3. Portant sur la délivrance des catégories de cartes de séjour temporaire prévues par les dispositions auxquelles il renvoie, l'article L. 313-14 n'institue pas une catégorie de titres de séjour distincte mais est relatif aux conditions dans lesquelles les étrangers peuvent être admis à séjourner en France soit au titre de la vie privée et familiale, soit au titre d'une activité salariée. Il fixe ainsi, notamment, les conditions dans lesquelles les étrangers peuvent être admis à séjourner en France au titre d'une activité salariée. Dès lors que l'article 3 de l'accord franco-tunisien prévoit la délivrance de titres de séjour au titre d'une activité salariée, un ressortissant tunisien souhaitant obtenir un titre de séjour au titre d'une telle activité ne peut utilement invoquer les dispositions de l'article L. 313-14 à l'appui d'une demande d'admission au séjour sur le territoire national, s'agissant d'un point déjà traité par l'accord franco-tunisien, au sens de l'article 11 de cet accord.
4. Toutefois, si l'accord franco-tunisien ne prévoit pas, pour sa part, de semblables modalités d'admission exceptionnelle au séjour, il y a lieu d'observer que ses stipulations n'interdisent pas au préfet de délivrer un titre de séjour à un ressortissant tunisien qui ne remplit pas l'ensemble des conditions auxquelles est subordonnée sa délivrance de plein droit. Il appartient au préfet, dans l'exercice du pouvoir discrétionnaire dont il dispose sur ce point, d'apprécier, en fonction de l'ensemble des éléments de la situation personnelle de l'intéressé, l'opportunité d'une mesure de régularisation.

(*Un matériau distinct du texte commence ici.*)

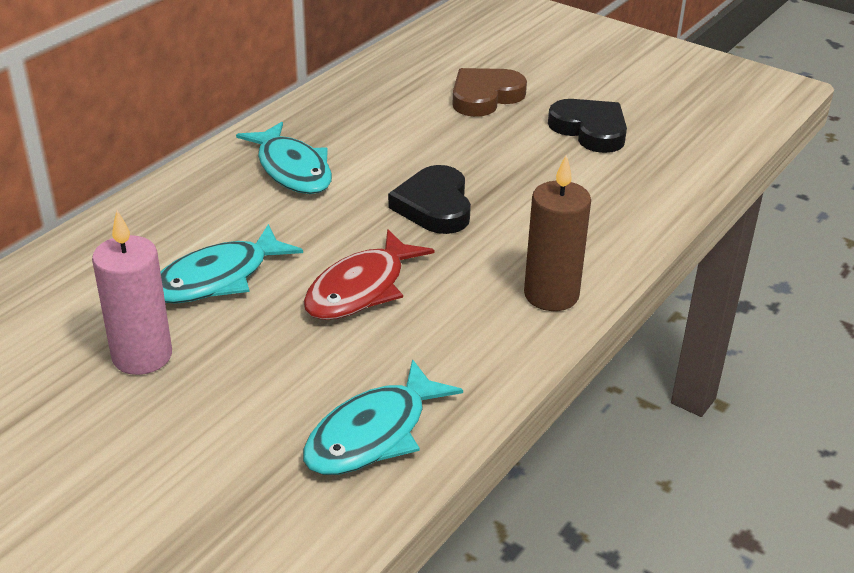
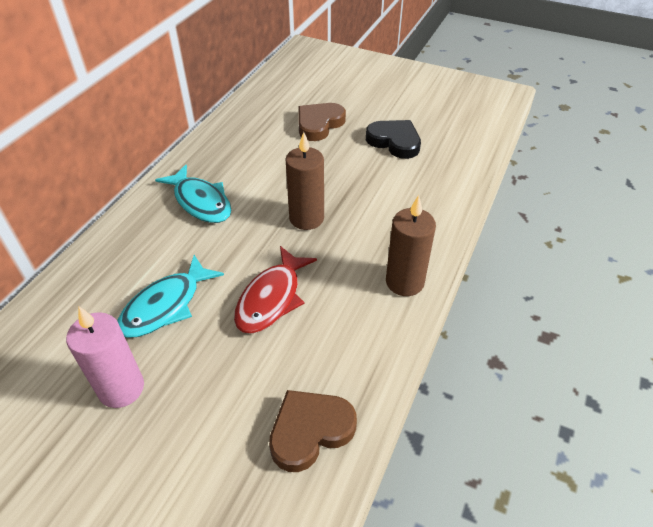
camera: 10 degrees left, 10 degrees up
turquoise fish [303,359,463,475] -> brown heart [269,390,357,472]
black heart [388,165,471,234] -> brown candle [286,132,324,230]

5. Il ressort des pièces du dossier que M. B... soutient être présent en France depuis 2011, sans toutefois établir la continuité de son séjour sur le territoire français dès lors qu'il n'apporte aucun élément relatif à sa présence s'agissant des années 2012, 2014 et 2017. Il s'est par ailleurs maintenu irrégulièrement sur le territoire français malgré des mesures d'éloignement prises à son encontre les 29 juin et 11 novembre 2011, et 24 février 2015. S'il se prévaut de sa relation avec sa compagne qu'il soutient avoir rencontrée en 2016 sans en justifier, leur communauté de vie n'est établie que depuis début 2019, soit quelques mois avant la décision attaquée. La circonstance qu'ils ont eu un enfant ensemble est sans incidence dès lors que cette situation est postérieure à la décision attaquée. M. B... justifie avoir occupé des emplois de courte durée. Cependant, cette seule circonstance ne suffit pas à démontrer une insertion particulière en France, l'intéressé ayant fait l'objet par ailleurs d'une condamnation pénale de trois mois avec sursis le 13 avril 2015 pour usage de faux documents. Il ne démontre pas en outre avoir tissé des liens amicaux intenses en France. Enfin, il n'est pas dépourvu d'attaches familiales dans son pays d'origine où vivent ses parents ainsi que ses six frères et sœurs. Dans ces conditions, le requérant ne justifie pas de circonstances exceptionnelles ou humanitaires justifiant son admission exceptionnelle au séjour par l'octroi d'un titre de séjour. Par suite, M. B... n'est pas fondé à soutenir que le préfet aurait commis une erreur manifeste en appréciant l'opportunité de la régularisation de sa situation administrative.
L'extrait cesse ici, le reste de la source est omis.